Nestor Cortes, 92mph Sidearm Sinker.
And, sells it with the Insta-K strut. ? pic.twitter.com/fOzLl4biSG
— Rob Friedman (@PitchingNinja) August 15, 2021
And now, WTF?
— Rob Friedman (@PitchingNinja) August 11, 2021
Those are just a couple of examples, but he has literally done everything in between, and then some. The point is he will use any and all the tricks to get outs. And that doesn’t show up on the stat sheet. Throwing off hitters’ timing is a big deal, especially hitters that have long release mechanisms like a high kick. Many pitchers have used timing tricks over the years to varying degrees; Nestor Cortes is just the latest in a long line of magicians. A couple of others currently are Johnny Cueto and Marcus Stroman that have found some success with it.
All The Magics
Cortes employs all the right moves. He throws a combo of pitches now that move all over and a gradient of movement between the ones that used to get blasted. Fastball to cutter, to slider, to change. And then you consider he has no problem pitching backward. If he’s behind in the count, he will still throw anything. Despite throwing anything, he can locate everything. Next, he will throw it to you in any arm slot. You don’t know where it will come from. And finally, you don’t know WHEN it’s coming. He will mess with your patience and expectations so it’s hard to sync up with his release, wherever and whatever that may be. It’s wild.
Fiction Or Fantasy
Now here we are to the actionable portion of our program. What to do with Nestor? Last year he produced a 10 K/9 and 2.4 BB/9 with a 2.90 ERA with a 1.08 WHIP. Those are borderline ace numbers, mi amigos. Not only that but the Ks under the surface were pretty sexy too with a 20.9 K-BB%. That puts him in the same sentence with Nathan Eovaldi and Charlie Morton, both of whom daddy likes. You get that kind of separation and good things happen. The catch though, there’s got to be a catch. There’s ALWAYS a catch. Why is he not talked about more?

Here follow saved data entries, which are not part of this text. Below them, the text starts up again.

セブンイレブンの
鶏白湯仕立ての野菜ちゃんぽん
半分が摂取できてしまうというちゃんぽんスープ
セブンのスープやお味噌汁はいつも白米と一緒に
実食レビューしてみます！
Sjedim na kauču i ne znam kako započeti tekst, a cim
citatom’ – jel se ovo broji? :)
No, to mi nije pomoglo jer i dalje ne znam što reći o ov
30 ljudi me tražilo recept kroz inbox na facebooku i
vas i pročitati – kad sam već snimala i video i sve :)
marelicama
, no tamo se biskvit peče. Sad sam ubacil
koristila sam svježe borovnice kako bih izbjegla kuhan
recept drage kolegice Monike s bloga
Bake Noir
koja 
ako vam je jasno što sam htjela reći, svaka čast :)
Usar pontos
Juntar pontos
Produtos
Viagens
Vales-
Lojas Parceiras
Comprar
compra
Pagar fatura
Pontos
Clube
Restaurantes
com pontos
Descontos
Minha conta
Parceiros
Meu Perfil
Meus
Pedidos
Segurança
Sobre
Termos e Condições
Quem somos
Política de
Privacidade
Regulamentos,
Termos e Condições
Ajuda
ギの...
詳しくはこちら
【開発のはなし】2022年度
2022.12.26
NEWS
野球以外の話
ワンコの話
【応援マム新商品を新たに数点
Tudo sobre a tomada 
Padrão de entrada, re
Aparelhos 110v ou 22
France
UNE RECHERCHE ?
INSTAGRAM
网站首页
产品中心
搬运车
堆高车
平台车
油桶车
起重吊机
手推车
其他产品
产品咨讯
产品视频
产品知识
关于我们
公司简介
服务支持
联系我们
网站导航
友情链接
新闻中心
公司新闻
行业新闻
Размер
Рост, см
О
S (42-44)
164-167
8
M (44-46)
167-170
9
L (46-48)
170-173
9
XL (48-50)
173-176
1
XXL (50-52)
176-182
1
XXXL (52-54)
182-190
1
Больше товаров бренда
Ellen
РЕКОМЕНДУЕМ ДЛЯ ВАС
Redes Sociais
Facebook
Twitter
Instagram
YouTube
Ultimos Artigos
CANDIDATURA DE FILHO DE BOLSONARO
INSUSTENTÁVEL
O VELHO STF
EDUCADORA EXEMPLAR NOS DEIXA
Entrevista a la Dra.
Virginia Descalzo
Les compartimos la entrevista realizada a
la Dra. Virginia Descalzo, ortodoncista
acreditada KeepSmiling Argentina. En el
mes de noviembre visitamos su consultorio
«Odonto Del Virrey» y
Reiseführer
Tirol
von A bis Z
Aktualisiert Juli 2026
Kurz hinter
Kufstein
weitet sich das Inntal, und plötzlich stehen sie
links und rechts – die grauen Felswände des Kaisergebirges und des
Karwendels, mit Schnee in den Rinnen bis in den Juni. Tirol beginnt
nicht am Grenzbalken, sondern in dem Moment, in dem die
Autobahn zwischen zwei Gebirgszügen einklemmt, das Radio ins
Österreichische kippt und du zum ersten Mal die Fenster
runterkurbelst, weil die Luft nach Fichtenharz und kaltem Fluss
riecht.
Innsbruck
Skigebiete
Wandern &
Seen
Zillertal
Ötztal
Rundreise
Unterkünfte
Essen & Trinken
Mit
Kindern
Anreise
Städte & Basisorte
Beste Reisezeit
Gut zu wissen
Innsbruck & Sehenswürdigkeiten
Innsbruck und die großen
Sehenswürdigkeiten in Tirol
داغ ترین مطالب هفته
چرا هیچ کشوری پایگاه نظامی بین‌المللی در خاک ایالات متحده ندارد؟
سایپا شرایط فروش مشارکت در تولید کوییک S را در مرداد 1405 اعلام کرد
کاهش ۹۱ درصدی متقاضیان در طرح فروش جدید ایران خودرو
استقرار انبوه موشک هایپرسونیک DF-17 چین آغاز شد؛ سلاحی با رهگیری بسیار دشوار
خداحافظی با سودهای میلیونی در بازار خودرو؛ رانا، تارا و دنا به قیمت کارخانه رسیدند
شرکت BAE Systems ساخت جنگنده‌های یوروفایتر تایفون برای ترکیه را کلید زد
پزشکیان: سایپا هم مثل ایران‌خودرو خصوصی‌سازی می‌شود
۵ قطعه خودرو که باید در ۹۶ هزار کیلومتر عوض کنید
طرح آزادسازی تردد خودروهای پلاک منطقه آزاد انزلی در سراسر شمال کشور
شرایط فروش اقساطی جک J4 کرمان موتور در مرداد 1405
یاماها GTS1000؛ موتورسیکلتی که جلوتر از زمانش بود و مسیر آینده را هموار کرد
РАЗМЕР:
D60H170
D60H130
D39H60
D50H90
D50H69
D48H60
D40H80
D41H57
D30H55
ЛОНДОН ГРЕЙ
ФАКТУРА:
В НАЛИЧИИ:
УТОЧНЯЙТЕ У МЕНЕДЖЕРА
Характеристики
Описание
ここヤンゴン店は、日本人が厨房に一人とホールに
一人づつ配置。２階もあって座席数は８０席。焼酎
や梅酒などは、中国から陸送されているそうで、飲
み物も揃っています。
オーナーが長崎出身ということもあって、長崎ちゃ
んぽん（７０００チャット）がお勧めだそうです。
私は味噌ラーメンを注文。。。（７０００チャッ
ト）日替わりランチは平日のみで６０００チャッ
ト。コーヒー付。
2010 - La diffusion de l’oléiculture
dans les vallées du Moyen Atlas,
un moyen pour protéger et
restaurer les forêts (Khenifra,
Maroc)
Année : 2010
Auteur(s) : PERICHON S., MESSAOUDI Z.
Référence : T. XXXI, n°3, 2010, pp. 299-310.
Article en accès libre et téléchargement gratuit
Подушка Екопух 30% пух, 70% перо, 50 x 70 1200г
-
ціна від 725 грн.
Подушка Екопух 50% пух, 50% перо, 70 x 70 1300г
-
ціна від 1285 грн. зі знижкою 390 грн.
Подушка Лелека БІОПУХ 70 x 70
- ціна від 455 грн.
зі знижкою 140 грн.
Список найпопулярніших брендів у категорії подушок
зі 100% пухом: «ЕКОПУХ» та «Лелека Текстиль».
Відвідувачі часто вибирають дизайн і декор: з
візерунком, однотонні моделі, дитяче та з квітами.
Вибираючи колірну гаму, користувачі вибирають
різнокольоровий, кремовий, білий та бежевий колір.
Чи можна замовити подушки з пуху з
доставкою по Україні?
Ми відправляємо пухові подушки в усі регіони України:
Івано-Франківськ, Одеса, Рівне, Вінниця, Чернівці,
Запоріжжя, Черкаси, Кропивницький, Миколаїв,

Last year he only pitched 93 innings (plus 15 in AAA), and his previous high was 66.2 (plus 39.2 in AAA); needless to say, his arm hasn’t been tested over a full season yet. Dahhhhh, the catch. Also, the Yankees yank around their pitching prospects. Deivi Garcia anyone? Hell, it took them 3 years to let Luis Severino pitch. So yeah, the Yankees have a recent history of delaying their pitching prospects from spreading their wings and signing veterans from the free-agent market like [checks notes] Corey Kluber. As of right now in January (during a lockout) he’s projected to be their 5th starter behind Cole, JorMont, the aforementioned Severino, and the escaped war criminal German. Then factor Taillon into the mix at some point.
So, there are some hills to climb. BUT… fortune favors the bold, and at his current price of [checks notes again] 363 in NFBC behind even Taillon… I like that price for the dice roll. I don’t expect him to total much more than 140 IP; but with that, I think a 3.65 ERA with a high 9 K/9 is reachable. There’s some magic in that Yankees hat of his that the projection systems can’t quite project. He is a wizard after all. Because everyone knows wizards wear hats; there’s no mystery in that.